DATA RECORDS

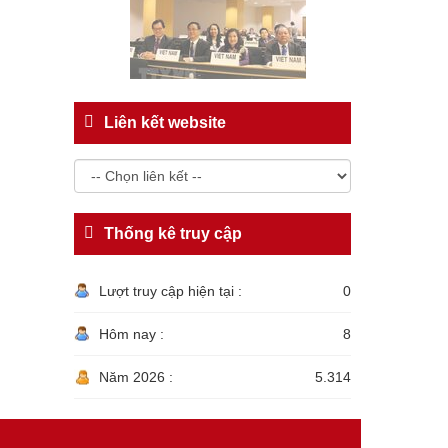
Liên kết website
Thống kê truy cập
Lượt truy cập hiện tại :
0
Hôm nay :
8
Năm 2026 :
5.314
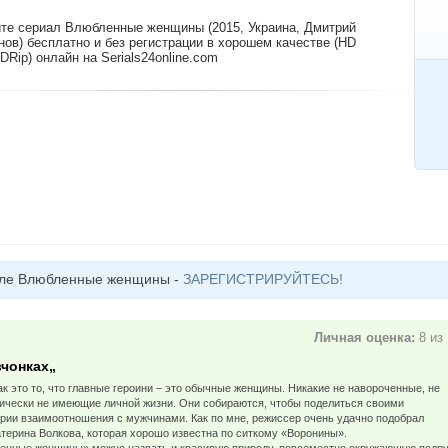
те сериал Влюбленные женщины (2015, Украина, Дмитрий
нов) бесплатно и без регистрации в хорошем качестве (HD
DRip) онлайн на Serials24online.com
але Влюбленные женщины -
ЗАРЕГИСТРИРУЙТЕСЬ!
Личная оценка:
8 из
чонках„
ак это то, что главные героини – это обычные женщины. Никакие не навороченные, не
тически не имеющие личной жизни. Они собираются, чтобы поделиться своими
ории взаимоотношения с мужчинами. Как по мне, режиссер очень удачно подобрал
терина Волкова, которая хорошо известна по ситкому «Воронины».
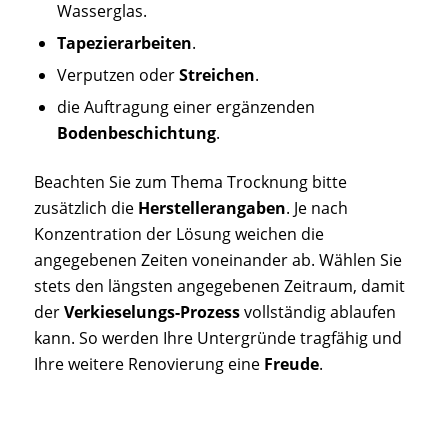
Wasserglas.
Tapezierarbeiten
.
Verputzen oder
Streichen
.
die Auftragung einer ergänzenden
Bodenbeschichtung
.
Beachten Sie zum Thema Trocknung bitte
zusätzlich die
Herstellerangaben
. Je nach
Konzentration der Lösung weichen die
angegebenen Zeiten voneinander ab. Wählen Sie
stets den längsten angegebenen Zeitraum, damit
der
Verkieselungs-Prozess
vollständig ablaufen
kann. So werden Ihre Untergründe tragfähig und
Ihre weitere Renovierung eine
Freude
.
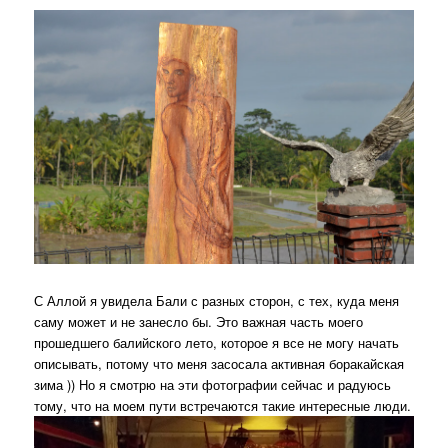
С Аллой я увидела Бали с разных сторон, с тех, куда меня
саму может и не занесло бы. Это важная часть моего
прошедшего балийского лето, которое я все не могу начать
описывать, потому что меня засосала активная боракайская
зима )) Но я смотрю на эти фотографии сейчас и радуюсь
тому, что на моем пути встречаются такие интересные люди.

EXERCISE BRIEF
Pull every line containing the word "женщины" out of the material and copy it.

TASK ANSWER
те сериал Влюбленные женщины (2015, Украина, Дмитрий
але Влюбленные женщины -
ак это то, что главные героини – это обычные женщины. Никакие не навороченные, не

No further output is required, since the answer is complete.